REQUIRED ACTION
The entries that follow must be given again exactly, with no pictures kept.

*** Opening of RECORDS SUPPLIED ***

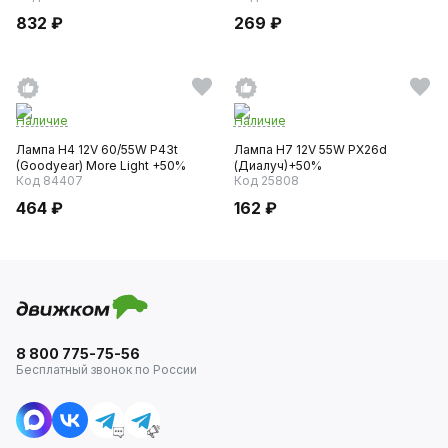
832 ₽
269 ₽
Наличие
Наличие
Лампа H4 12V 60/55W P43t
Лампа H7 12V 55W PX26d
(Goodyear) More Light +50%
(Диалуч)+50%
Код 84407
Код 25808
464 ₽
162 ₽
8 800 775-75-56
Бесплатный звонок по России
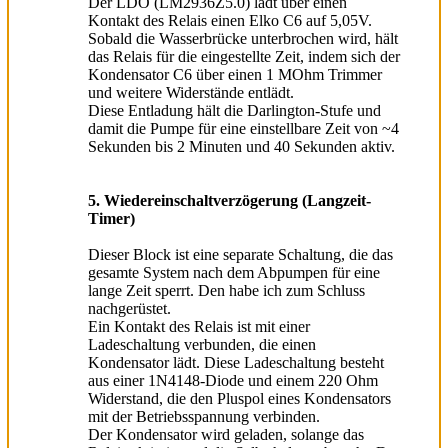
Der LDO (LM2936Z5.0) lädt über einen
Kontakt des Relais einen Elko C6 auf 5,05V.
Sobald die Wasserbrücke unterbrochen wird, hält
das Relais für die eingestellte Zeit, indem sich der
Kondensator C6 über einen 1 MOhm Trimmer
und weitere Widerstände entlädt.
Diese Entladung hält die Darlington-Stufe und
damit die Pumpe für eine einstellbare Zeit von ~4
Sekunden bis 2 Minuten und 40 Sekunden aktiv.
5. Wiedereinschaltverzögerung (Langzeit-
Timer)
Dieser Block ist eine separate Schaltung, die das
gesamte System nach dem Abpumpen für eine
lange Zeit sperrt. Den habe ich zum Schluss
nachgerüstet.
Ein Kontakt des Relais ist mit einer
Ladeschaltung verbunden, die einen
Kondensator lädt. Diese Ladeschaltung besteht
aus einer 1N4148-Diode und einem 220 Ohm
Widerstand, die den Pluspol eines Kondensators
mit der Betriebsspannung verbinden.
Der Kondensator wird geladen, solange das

*** Close of RECORDS SUPPLIED ***

RESULT FOR THIS TASK
832 ₽
269 ₽
Наличие
Наличие
Лампа H4 12V 60/55W P43t
Лампа H7 12V 55W PX26d
(Goodyear) More Light +50%
(Диалуч)+50%
Код 84407
Код 25808
464 ₽
162 ₽
8 800 775-75-56
Бесплатный звонок по России
Der LDO (LM2936Z5.0) lädt über einen
Kontakt des Relais einen Elko C6 auf 5,05V.
Sobald die Wasserbrücke unterbrochen wird, hält
das Relais für die eingestellte Zeit, indem sich der
Kondensator C6 über einen 1 MOhm Trimmer
und weitere Widerstände entlädt.
Diese Entladung hält die Darlington-Stufe und
damit die Pumpe für eine einstellbare Zeit von ~4
Sekunden bis 2 Minuten und 40 Sekunden aktiv.
5. Wiedereinschaltverzögerung (Langzeit-
Timer)
Dieser Block ist eine separate Schaltung, die das
gesamte System nach dem Abpumpen für eine
lange Zeit sperrt. Den habe ich zum Schluss
nachgerüstet.
Ein Kontakt des Relais ist mit einer
Ladeschaltung verbunden, die einen
Kondensator lädt. Diese Ladeschaltung besteht
aus einer 1N4148-Diode und einem 220 Ohm
Widerstand, die den Pluspol eines Kondensators
mit der Betriebsspannung verbinden.
Der Kondensator wird geladen, solange das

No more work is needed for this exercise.